We were to be placed in the sea and helicoptered out... except, on the first trip, the helicopter winch broke.
At day’s end we gathered for the weekly barbecue, a tradition on these camps to help personnel cope with being away from family. The base commander, a big character, let the beers flow. There was local meat, dancing, celebration. Collectors from South Africa, Australia, China, Singapore, Hong Kong, Germany, Texas and beyond came together not as strangers for a brand but as people who had shared something profound.
Throughout these two exhausting, exhilarating days, watches were almost beside the point. Yes, people wore their Panerais — not just the limited-edition Experience watches retailing at $68,000 but pieces from across the collection. Yes, I spotted Panerai instruments made before the Richemont acquisition still in use on naval vessels.

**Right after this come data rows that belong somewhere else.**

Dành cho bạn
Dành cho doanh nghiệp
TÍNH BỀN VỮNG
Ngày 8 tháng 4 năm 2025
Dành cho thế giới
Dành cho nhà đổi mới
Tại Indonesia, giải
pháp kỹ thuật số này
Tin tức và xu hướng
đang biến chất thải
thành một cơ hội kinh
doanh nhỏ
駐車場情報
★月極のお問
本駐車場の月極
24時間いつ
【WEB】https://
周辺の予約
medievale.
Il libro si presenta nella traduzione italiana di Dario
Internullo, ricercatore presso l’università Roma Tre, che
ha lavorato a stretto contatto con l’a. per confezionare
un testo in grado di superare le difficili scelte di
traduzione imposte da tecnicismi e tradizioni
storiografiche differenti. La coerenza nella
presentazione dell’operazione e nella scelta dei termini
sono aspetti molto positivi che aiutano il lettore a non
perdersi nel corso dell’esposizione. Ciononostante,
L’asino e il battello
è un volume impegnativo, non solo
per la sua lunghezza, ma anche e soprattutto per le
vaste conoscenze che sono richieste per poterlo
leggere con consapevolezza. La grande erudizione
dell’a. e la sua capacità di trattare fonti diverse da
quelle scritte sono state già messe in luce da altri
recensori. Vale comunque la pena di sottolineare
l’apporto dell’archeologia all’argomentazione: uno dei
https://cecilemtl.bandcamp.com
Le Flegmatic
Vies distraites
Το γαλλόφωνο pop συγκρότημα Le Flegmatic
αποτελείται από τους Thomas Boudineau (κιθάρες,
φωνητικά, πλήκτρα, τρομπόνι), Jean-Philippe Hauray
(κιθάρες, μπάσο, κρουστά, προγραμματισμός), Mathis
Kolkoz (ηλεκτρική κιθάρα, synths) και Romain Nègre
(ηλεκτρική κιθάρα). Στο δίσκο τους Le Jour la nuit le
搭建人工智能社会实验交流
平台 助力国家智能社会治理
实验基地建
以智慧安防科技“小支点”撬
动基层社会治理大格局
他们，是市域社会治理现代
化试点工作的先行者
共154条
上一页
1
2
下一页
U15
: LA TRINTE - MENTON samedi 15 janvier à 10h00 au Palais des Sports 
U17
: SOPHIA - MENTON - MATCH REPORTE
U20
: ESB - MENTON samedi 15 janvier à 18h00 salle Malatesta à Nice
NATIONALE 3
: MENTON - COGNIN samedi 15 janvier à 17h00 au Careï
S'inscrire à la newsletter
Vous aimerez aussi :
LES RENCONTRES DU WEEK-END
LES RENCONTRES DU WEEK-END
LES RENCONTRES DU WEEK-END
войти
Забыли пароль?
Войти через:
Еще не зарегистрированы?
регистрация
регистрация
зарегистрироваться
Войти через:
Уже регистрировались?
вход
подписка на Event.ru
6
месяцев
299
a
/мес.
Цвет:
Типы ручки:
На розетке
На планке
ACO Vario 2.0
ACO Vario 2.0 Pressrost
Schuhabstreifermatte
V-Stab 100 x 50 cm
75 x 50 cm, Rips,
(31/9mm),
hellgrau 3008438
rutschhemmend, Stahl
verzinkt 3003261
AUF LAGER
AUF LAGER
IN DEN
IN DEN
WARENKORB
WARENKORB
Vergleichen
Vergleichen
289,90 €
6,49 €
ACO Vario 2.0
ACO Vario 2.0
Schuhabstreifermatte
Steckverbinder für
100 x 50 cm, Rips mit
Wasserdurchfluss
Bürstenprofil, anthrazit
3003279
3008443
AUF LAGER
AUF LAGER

But there were no presentations, no sales pitches, no forced brand messaging. This was 98 per cent Italian military experience and maybe two per cent watch brand. That’s precisely what made it so powerful.
Having observed Panerai’s experience programme from afar for years, finally participating revealed the genius of their approach. Looking at the roster over the past five years — from diving with world-record free divers to training with elite special forces, from Arctic expeditions to Mediterranean sailing — each experience connects authentically to Panerai’s DNA: the sea, exploration, Italian military heritage, and partnership with extraordinary individuals pushing human boundaries.

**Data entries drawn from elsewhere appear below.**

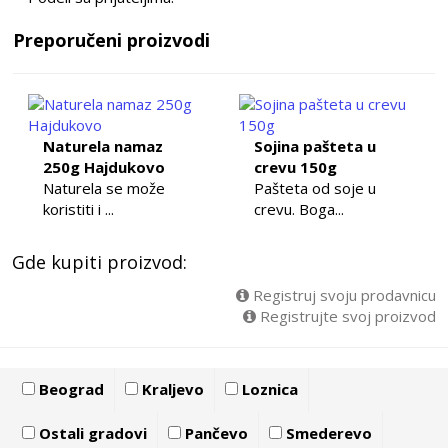
Preporučeni proizvodi
Naturela namaz
Sojina pašteta u
250g Hajdukovo
crevu 150g
Naturela se može
Pašteta od soje u
koristiti i ...
crevu. Boga...
Gde kupiti proizvod:
Registruj svoju prodavnicu
Registrujte svoj proizvod
Beograd
Kraljevo
Loznica
Ostali gradovi
Pančevo
Smederevo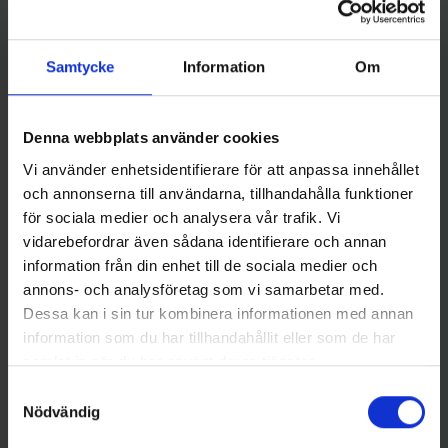
Samtycke
Information
Om
Denna webbplats använder cookies
Gamakatsu
Gamakatsu
Gamakatsu Treble 13B Trekrok
Gamakatsu Treble 13B Trekrok
Vi använder enhetsidentifierare för att anpassa innehållet
strl. 1, 10-pack
strl. 4, 10-pack
och annonserna till användarna, tillhandahålla funktioner
149 kr
149 kr
för sociala medier och analysera vår trafik. Vi
vidarebefordrar även sådana identifierare och annan
information från din enhet till de sociala medier och
annons- och analysföretag som vi samarbetar med.
Dessa kan i sin tur kombinera informationen med annan
16 andra produkter i samma kategori:
information som du har tillhandahållit eller som de har
samlat in när du har använt deras tjänster.
Samtyckesval
Nödvändig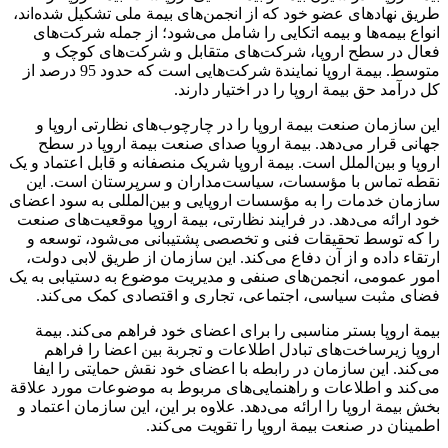
طریق نهادهای عضو خود که از انجمن‌های بیمة ملی تشکیل شده‌اند،
انواع بیمه‌ها و بیمه اتکایی را شامل می‌شود؛ از جمله شرکت‌های
فعال در سطح اروپا، شرکت‌های متقابل و شرکت‌های کوچک و
متوسط. بیمة اروپا نمایندة شرکت‌هایی است که حدود 95 درصد از
کل درآمد حق بیمة اروپا را در اختیار دارند.
این سازمان صنعت بیمة اروپا را در چارچوب‌های نظارتی اروپا و
جهانی قرار می‌دهد. بیمة اروپا صدای صنعت بیمة اروپا در سطح
اروپا و بین‌الملل است. بیمة اروپا شریک منصفانه و قابل اعتماد و یک
نقطه تماس با مؤسسات، سیاست‌مداران و سرپرستان است. این
سازمان خدمات را به مؤسسات اروپایی و بین‌المللی به سود اعضای
خود ارائه می‌دهد. در فرایند نظارتی، بیمة اروپا موقعیت‌های صنعت
را که توسط تحقیقات فنی و تخصصی پشتیبانی می‌شود، توسعه و
ارتقاء داده و از آن دفاع می‌کند. این سازمان از طریق لابی دولت،
امور عمومی، انجمن‌های صنفی و مدیریت موضوع به دستیابی به یک
فضای مثبت سیاسی، اجتماعی، تجاری و اقتصادی کمک می‌کند.
بیمة اروپا بستر مناسبی را برای اعضای خود فراهم می‌کند. بیمة
اروپا زیرساخت‌های تبادل اطلاعات و تجربة بین اعضا را فراهم
می‌کند. این سازمان در رابطه با اعضای خود نقش حمایتی را ایفا
می‌کند و اطلاعات و راهنمایی‌های مربوط به موضوعات مورد علاقة
بخش بیمة اروپا را ارائه می‌دهد. علاوه بر این، این سازمان اعتماد و
اطمینان در صنعت بیمة اروپا را تقویت می‌کند.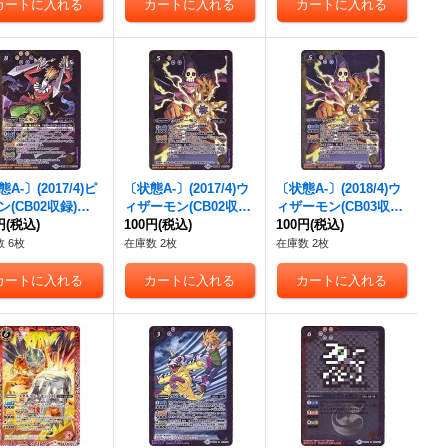
A-〕(2017/4)ピ
〔状態A-〕(2017/4)ウ
〔状態A-〕(2018/4)ウ
ン(CB02収録)
ィザーモン(CB02収録)
ィザーモン(CB03収録)
{CB02-043}
円
(税込)
【R】{CB02-042}
100円
(税込)
【R】{CB02-042}
100円
(税込)
》
《多》
《多》
 6枚
在庫数 2枚
在庫数 2枚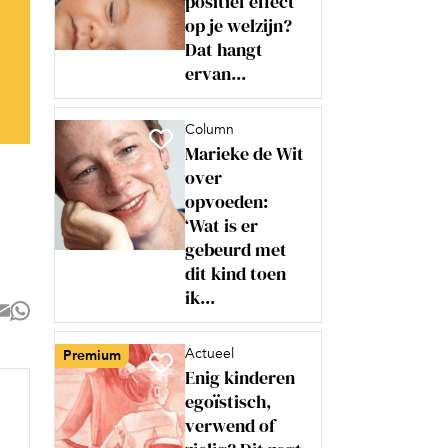
positief effect
op je welzijn?
Dat hangt
ervan...
Column
Marieke de Wit
over
opvoeden:
‘Wat is er
gebeurd met
dit kind toen
ik...
Actueel
Premium
Enig kinderen
egoïstisch,
verwend of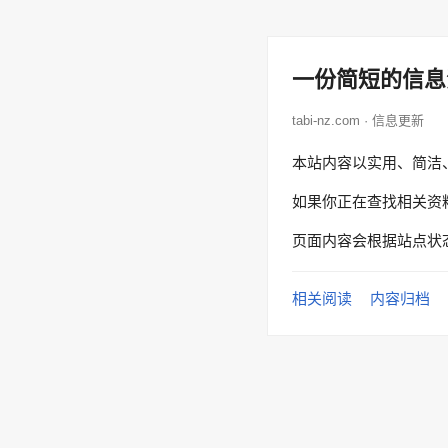
一份简短的信息
tabi-nz.com · 信息更新
本站内容以实用、简洁
如果你正在查找相关资
页面内容会根据站点状
相关阅读
内容归档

In an industry often criticised for delivering diminishing value at the point of sale, Panerai has created something genuinely valuable: authentic human connection, unrepeatable experiences, and stories that will be told for decades. Those collectors left as lifetime ambassadors not because they were sold to but because they were given access to a world most people, regardless of wealth, could never enter. The experiential approach solves a problem the watch industry has struggled with for years: how do you create value and community in an era in which merely purchasing an expensive object feels increasingly hollow? By making ownership a gateway to extraordinary human experiences rather than just another transaction, Panerai has found an answer that no other brand has replicated at this scale or with this level of authenticity.

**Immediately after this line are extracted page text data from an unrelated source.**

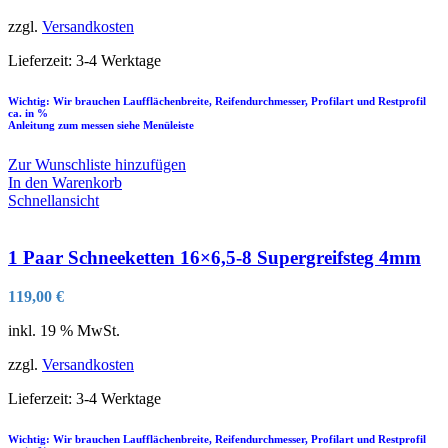
zzgl.
Versandkosten
Lieferzeit:
3-4 Werktage
Wichtig: Wir brauchen Laufflächenbreite, Reifendurchmesser, Profilart und Restprofil
ca. in %
Anleitung zum messen siehe Menüleiste
Zur Wunschliste hinzufügen
In den Warenkorb
Schnellansicht
1 Paar Schneeketten 16×6,5-8 Supergreifsteg 4mm
119,00
€
inkl. 19 % MwSt.
zzgl.
Versandkosten
Lieferzeit:
3-4 Werktage
Wichtig: Wir brauchen Laufflächenbreite, Reifendurchmesser, Profilart und Restprofil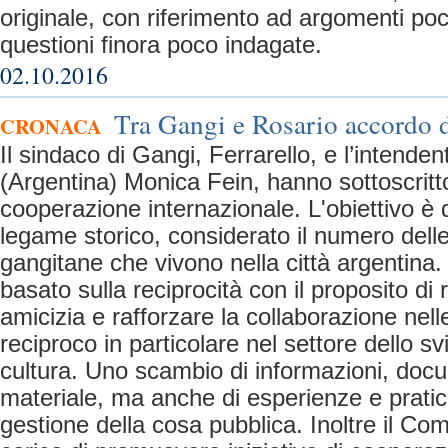
originale, con riferimento ad argomenti poc
questioni finora poco indagate.
02.10.2016
Tra Gangi e Rosario accordo 
CRONACA
Il sindaco di Gangi, Ferrarello, e l’intende
(Argentina) Monica Fein, hanno sottoscritt
cooperazione internazionale. L'obiettivo è qu
legame storico, considerato il numero delle 
gangitane che vivono nella città argentina.
basato sulla reciprocità con il proposito di 
amicizia e rafforzare la collaborazione nell
reciproco in particolare nel settore dello sv
cultura. Uno scambio di informazioni, doc
materiale, ma anche di esperienze e pratic
gestione della cosa pubblica. Inoltre il Co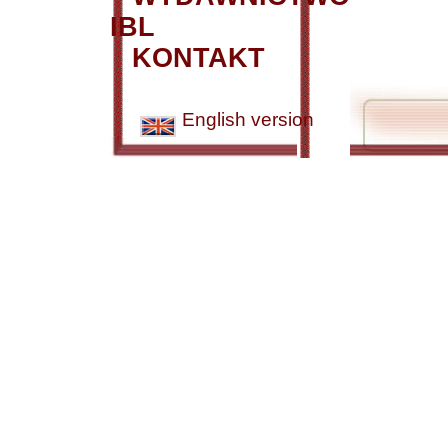
IBL
KONTAKT
English version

As I left Puglia, exhausted but emotionally energised, I understood something fundamental. What Panerai is offering might well be the ultimate expression of luxury in today’s market — not another limited-edition dial variation or incremental technical improvement but access to the truly inaccessible. It’s about brands investing not just in products but in their communities, their stories, their people. Judging by the reaction when people hear about this trip, they have tapped into something profound. Panerai are coming back, and I am here for it. Because no matter how eloquently I describe it, you truly had to be there. Which is exactly the point.